Clarifying Questions to Ask
A strong candidate scopes the problem before designing. Reasonable questions include:
-
Suggestion source:
are we completing arbitrary past
queries
, or a curated catalog of
entities
(products, places, people)? Both?
-
Personalization:
is per-user/cohort personalization in scope, and what privacy constraints (k-anonymity, opt-out, regional regulation) apply?
-
Languages & scripts:
which locales must we support — Latin only, or CJK / RTL / IME input as well? Is typo tolerance required?
-
Ranking signal:
is ranking purely global popularity, or do we have click/selection feedback (CTR/MRR) and freshness signals to incorporate?
-
Safety/admin:
do we need blocklists, pinning, synonyms, and an emergency kill-switch for offensive or sensitive suggestions?
-
Mobile vs. web, prefix length:
do we suggest from the first keystroke or wait for a minimum prefix length / stable IME composition?

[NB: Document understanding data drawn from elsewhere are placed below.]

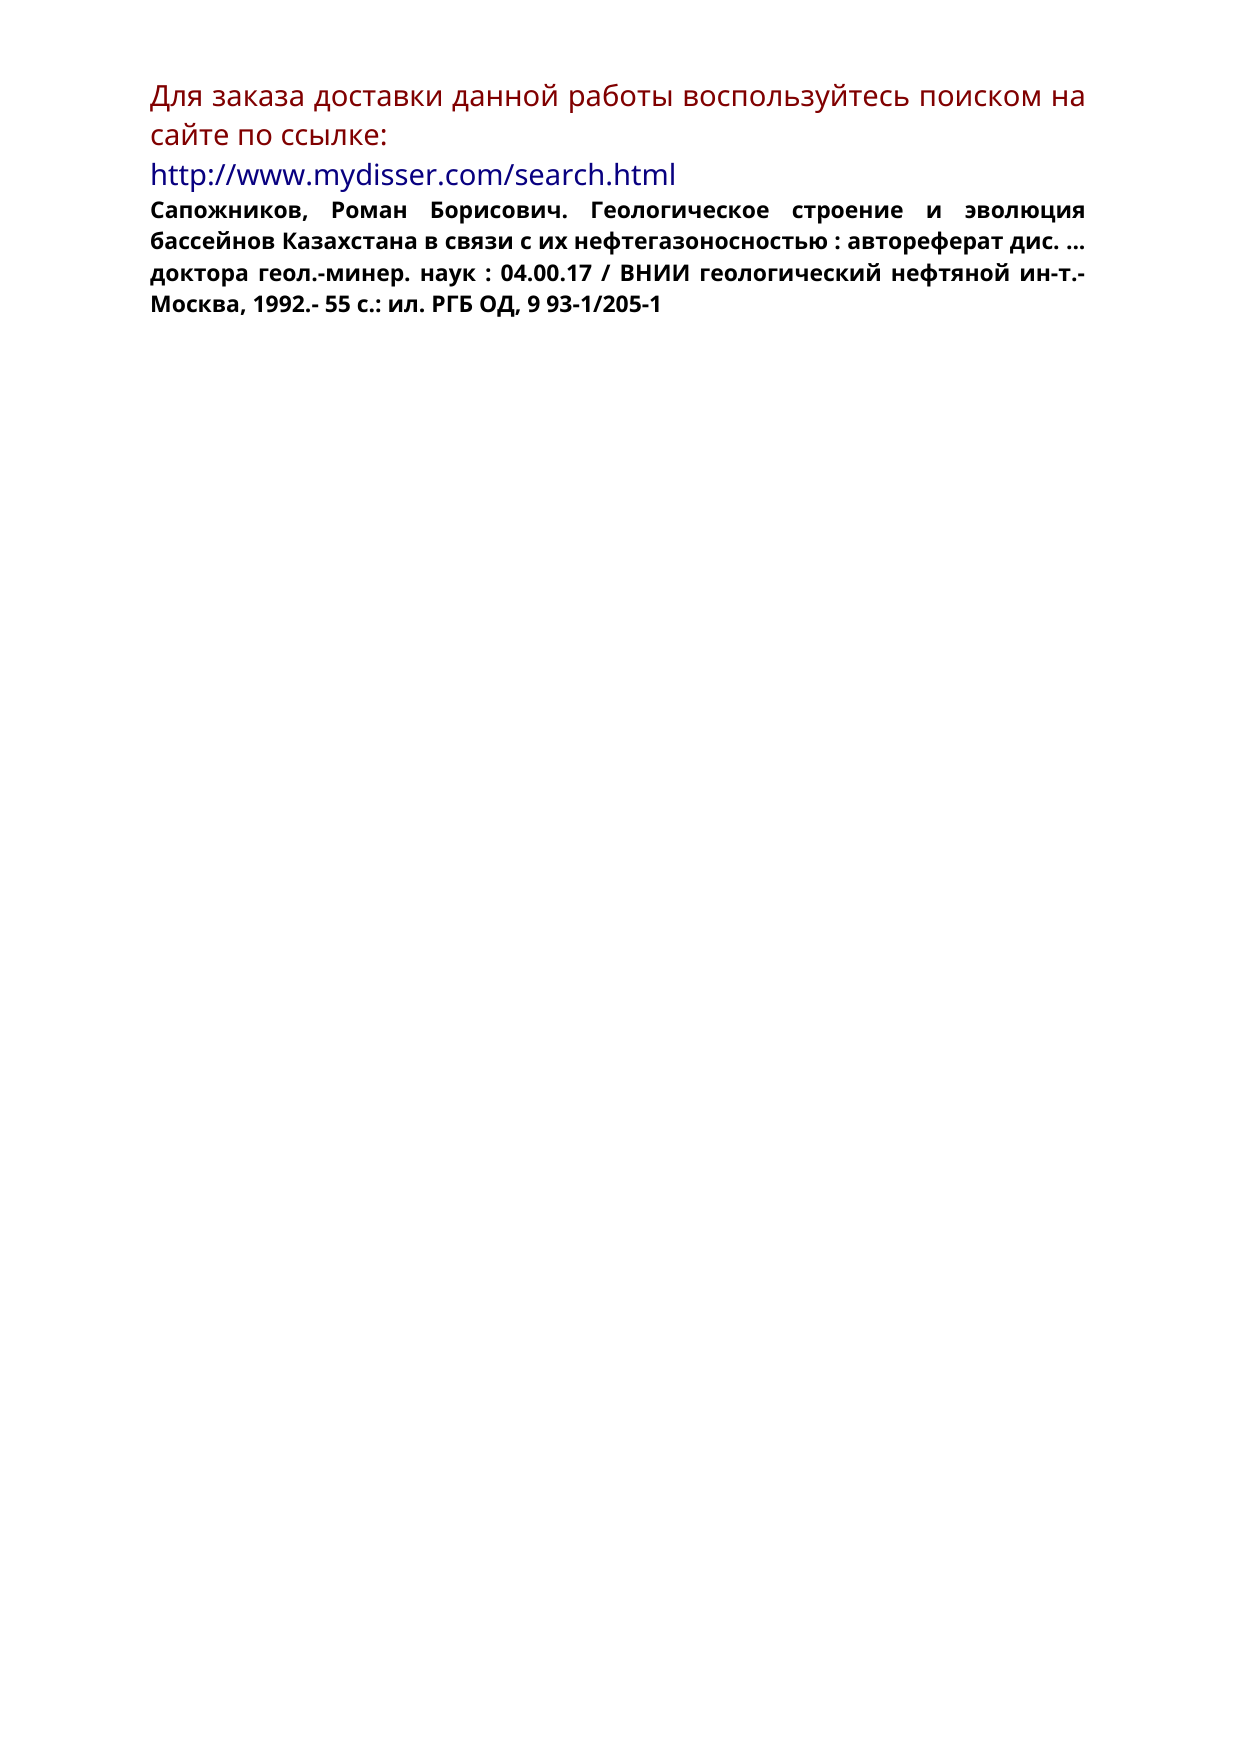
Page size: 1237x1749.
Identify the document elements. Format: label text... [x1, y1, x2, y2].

text Сапожников, Роман Борисович. Геологическое строение и эволюция бассейнов Казахстана в связи с их нефтегазоносностью : автореферат дис. ... доктора геол.-минер. наук : 04.00.17 / ВНИИ геологический нефтяной ин-т.- Москва, 1992.- 55 с.: ил. РГБ ОД, 9 93-1/205-1 [150, 194, 1086, 319]
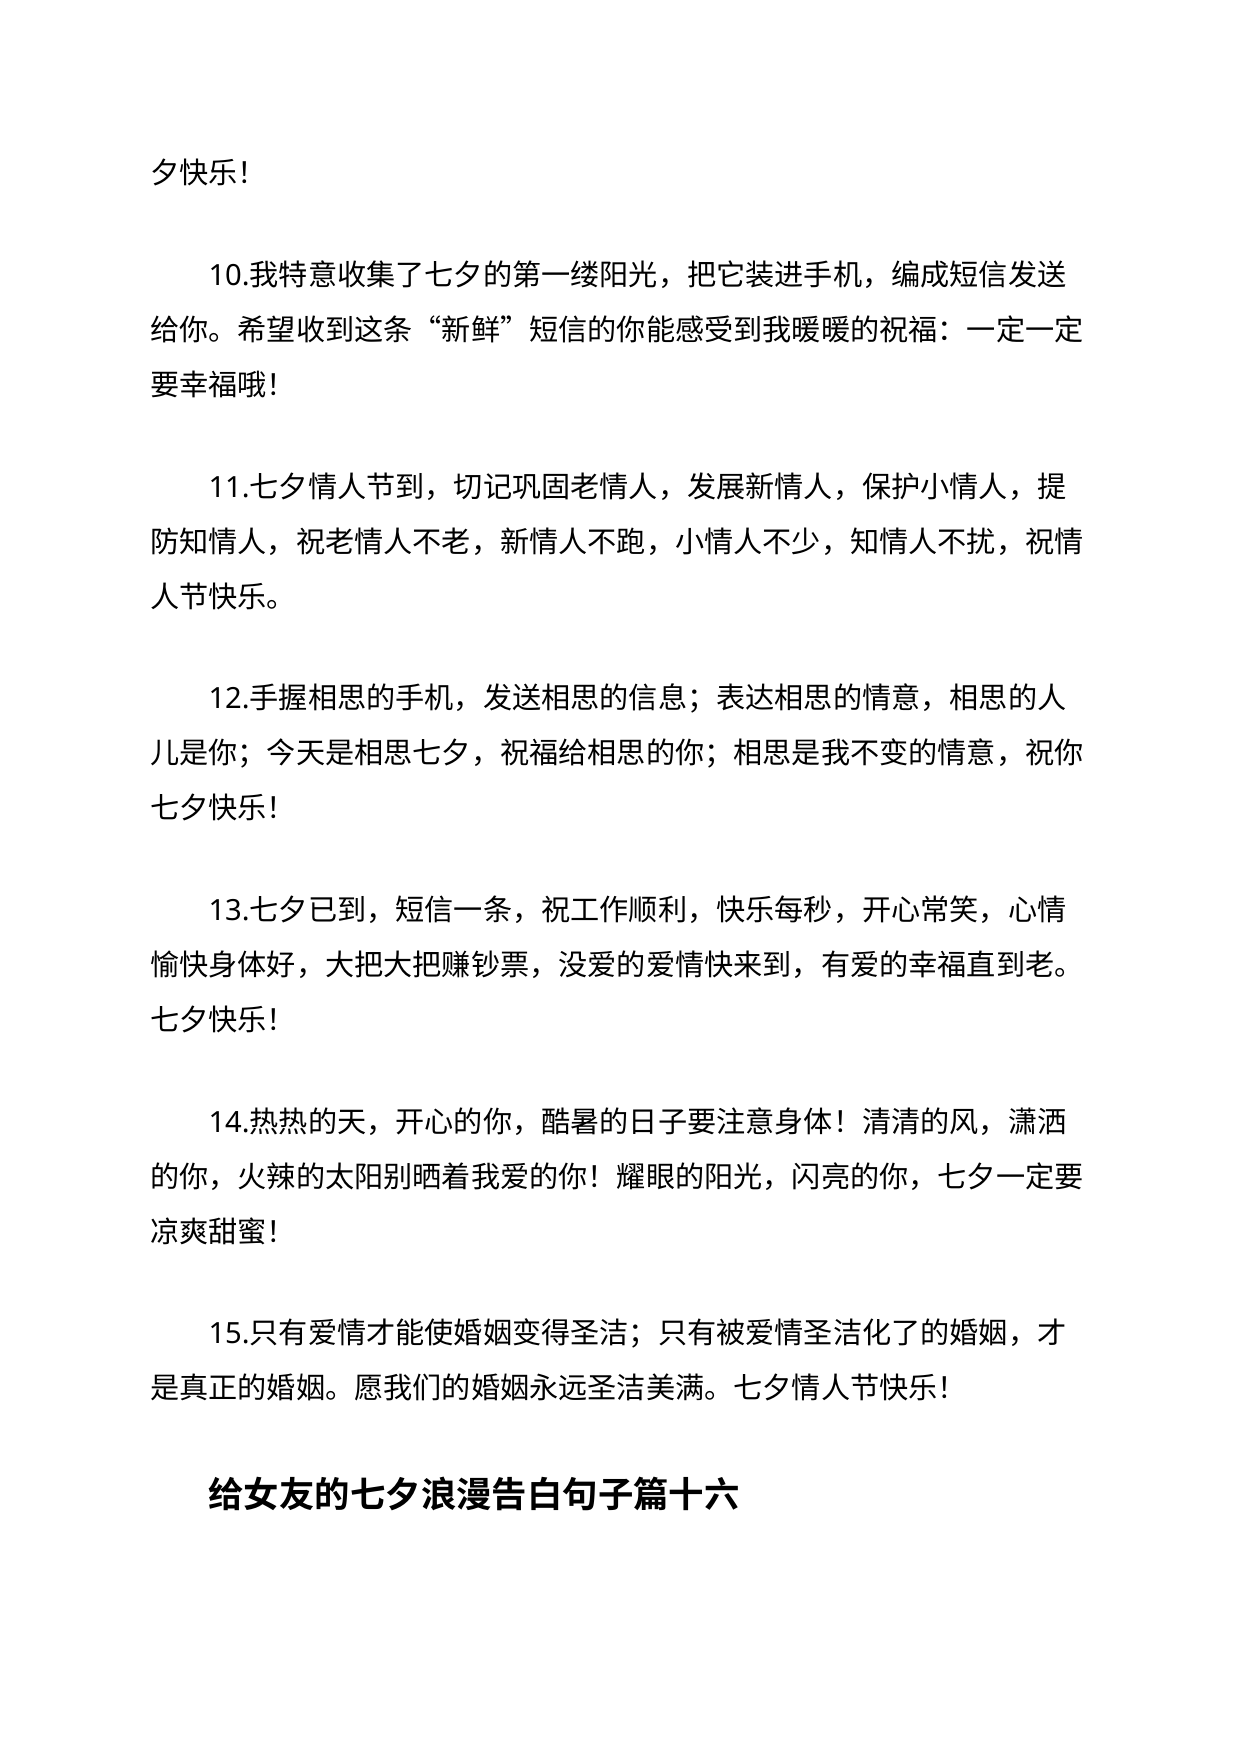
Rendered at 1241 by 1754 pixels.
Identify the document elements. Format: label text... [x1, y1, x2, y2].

text 14.热热的天，开心的你，酷暑的日子要注意身体！清清的风，潇洒的你，火辣的太阳别晒着我爱的你！耀眼的阳光，闪亮的你，七夕一定要凉爽甜蜜！ [150, 1098, 1090, 1251]
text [150, 150, 1090, 192]
text 给女友的七夕浪漫告白句子篇十六 [150, 1467, 1090, 1518]
text 12.手握相思的手机，发送相思的信息；表达相思的情意，相思的人儿是你；今天是相思七夕，祝福给相思的你；相思是我不变的情意，祝你七夕快乐！ [150, 675, 1090, 827]
text 13.七夕已到，短信一条，祝工作顺利，快乐每秒，开心常笑，心情愉快身体好，大把大把赚钞票，没爱的爱情快来到，有爱的幸福直到老。七夕快乐！ [150, 887, 1090, 1039]
text 10.我特意收集了七夕的第一缕阳光，把它装进手机，编成短信发送给你。希望收到这条“新鲜”短信的你能感受到我暖暖的祝福：一定一定要幸福哦！ [150, 252, 1090, 404]
text 15.只有爱情才能使婚姻变得圣洁；只有被爱情圣洁化了的婚姻，才是真正的婚姻。愿我们的婚姻永远圣洁美满。七夕情人节快乐！ [150, 1310, 1090, 1407]
text 11.七夕情人节到，切记巩固老情人，发展新情人，保护小情人，提防知情人，祝老情人不老，新情人不跑，小情人不少，知情人不扰，祝情人节快乐。 [150, 463, 1090, 616]
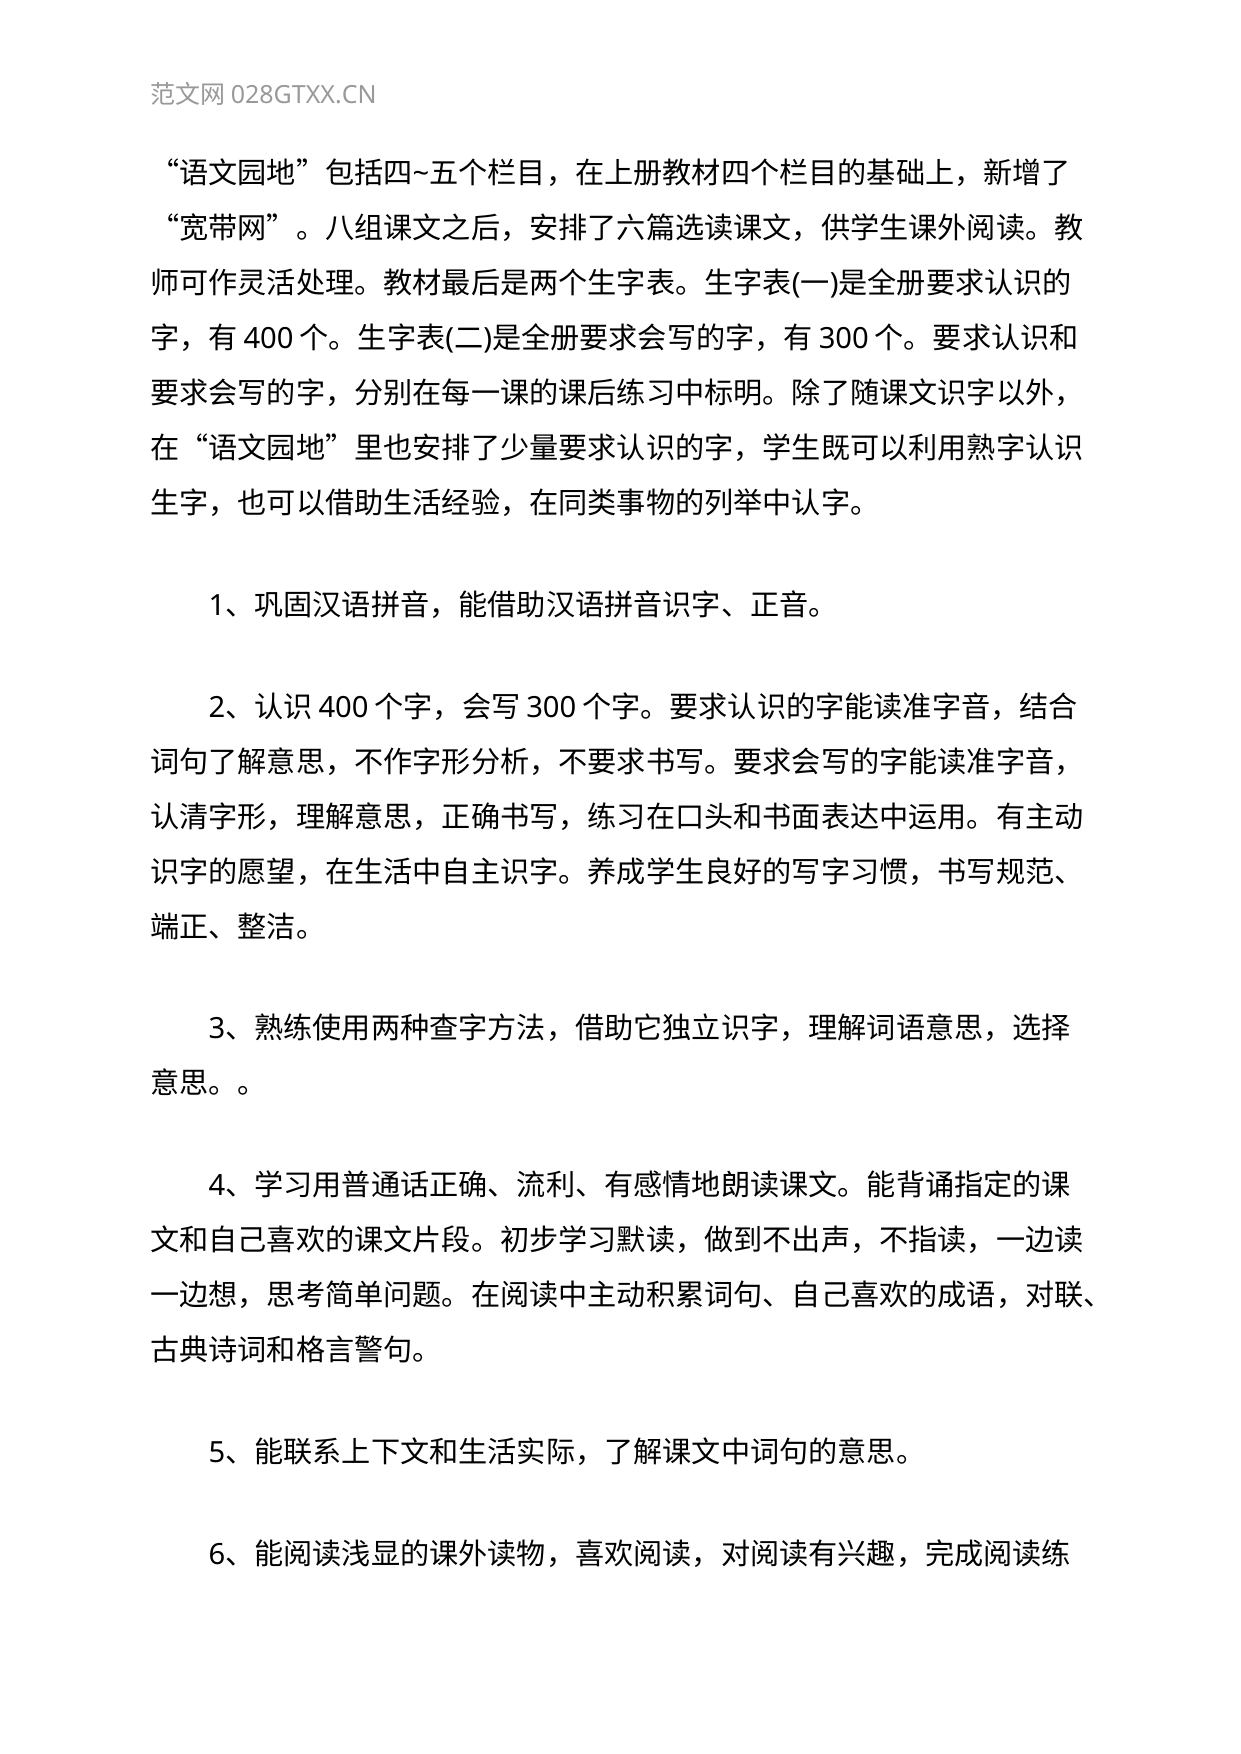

What a Strong Answer Covers
The interviewer is looking for breadth across the full system plus depth on the read path. A strong answer addresses these dimensions (not necessarily in this order):
-
Requirements & scale:
crisp functional/non-functional requirements and a back-of-the-envelope estimate of QPS, memory for the index, and network egress.
-
API surface:
a clean Suggest API contract, plus Events (impressions/clicks/selections) and Admin (blocklist/pin/synonym/flags) APIs.
-
Prefix lookup structure:
a justified choice among trie / FST / inverted index, with the memory-vs-latency trade-off and how top-K is retrieved cheaply.
-
Ranking & personalization:
the signals (popularity, CTR, freshness, geo, personal affinity), how they combine, and how personalization is gated for privacy.
-
Freshness mechanism:
snapshot + delta-overlay design, nearline aggregation, and a clear freshness SLO.
-
Caching:
multi-tier (in-process / distributed / edge) caching with versioned keys and invalidation.
-
Sharding, replication & consistency:
partitioning that survives hot prefixes, replication for availability, and a coherent (mostly eventual, strong-for-policy) consistency model.
-
Typo tolerance & multilingual support:
edit-distance / fuzzy candidate generation and Unicode normalization, segmentation, RTL/IME handling.
-
Observability & SLOs:
golden signals plus quality metrics (CTR, MRR/NDCG), freshness lag, and cache hit ratios.
-
Privacy, safety & abuse:
k-anonymity, PII minimization, opt-out, and trend-manipulation/bot defenses.
-
Failure handling:
graceful degradation (drop personalization, serve cached/global results) under cache, index-rollout, or node failures.
Follow-up Questions
-
Hot prefixes:
a breaking-news event makes one prefix spike 100x in seconds. How does your sharding/caching/freshness path absorb it without violating the latency SLO?
-
Index rollout safety:
a newly built daily snapshot has a ranking regression. How do you detect it pre-publish and roll back in production without dropping requests?
-
Personalization without leaking:
how do you boost suggestions for a specific user while guaranteeing you never surface a query that fewer than
k
distinct users have issued?
-
Typo tolerance cost:
enabling edit-distance-1 fuzzy matching multiplies candidate fanout. How do you bound its latency and memory impact, and when do you turn it off?